Without this we end up like Chalmers or Tononi utterly convinced that there must be "someone who experiences consciousness." And we set out upon our magnum opus consciousness paper, starting from an untested core assumption that will scupper it before it's past the first paragraph.
The flaw you acknowledge in Dennett's argument means that he didn't actually succeed in avoiding an infinite regress. If the mere "clanking computer" (did he have any idea how computers work when he wrote that?) could generate autobiographical narrative without also generating a sense of self, then so could a brain. But that amounts pretty much to assuming the conclusion.
I think you need to distinguish between physical and mental selfhood here, and how the first realistically likely led to the latter. And then it's needed to break down mental selfhood into its varying aspects and ensure that they are fit for purpose.
What is the distinction between the physical self and the mental self? What part of the mental self is not physical? Since we're talking about strict materialism here, the answer is obvious. The mental must be a subset of the physical, and all mental processes are therefore part of the organism. Either part of its form, or part of its functioning.
Instead of focusing on mental selfhood, consider mental models of the world. How they might work, what they might include, and how they might be useful to maintaining the existence of an organism.

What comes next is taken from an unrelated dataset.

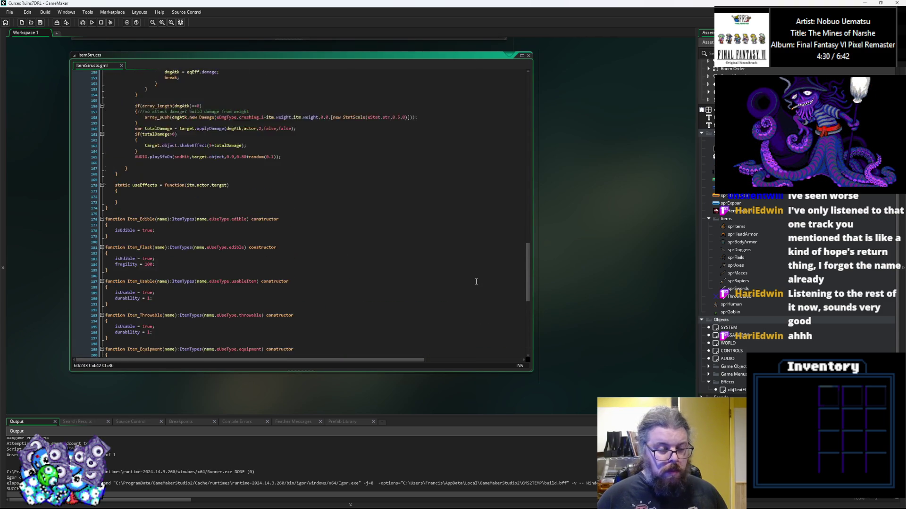
{"action": "scroll", "coordinate": [357, 259], "scroll_direction": "up", "scroll_amount": 1}
{"action": "scroll", "coordinate": [357, 259], "scroll_direction": "up", "scroll_amount": 1}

Consider, for instance, a jellyfish that (in order to thrive in its environment) must swim upward to shallower water at night and downward into deeper water in the daytime. Would the program for this mechanism require, or benefit, from a world model that included the self? Not really. "Undulating motions move me through a stratified space toward where conditions are better" is a possible model that includes a self, but the simpler model "undulating motions alter the conditions to make them better" works just as well.
The same might be true of, say, a turtle that hatches on the beach and has to crawl to the water to survive. "Move so as to make the water closer and danger-things farther away" might work as a model, but a model that actually included spatial positions things (and therefore, necessarily, a concept or "state variable" of self position) might also be enough of an improvement to be worth the neural overhead.
Now consider a mother bird that must collect food and bring it back to her hatchlings for them to have a chance to survive. This requires, obviously, a much more complex world model. She must find food, be aware of other birds (try to feed on what they're feeding on, but try not to let them feed on what you're feeding on), be aware of other hatchlings not her own (don't feed those!), and navigate around. A self-less world model (for instance, a massive memory table matching a vast number of possible long sequences of wing movements with the resulting changes in conditions, expanding upon the jellyfish technique) would become far too unwieldy. The overhead of a self inclusive model with elements such as self position and self motion is not only worth it but necessary. The more complex the model of the world becomes, the more the model of the self arises as figure versus ground. And this is before we add such cognitive elements as memory, planning, or language.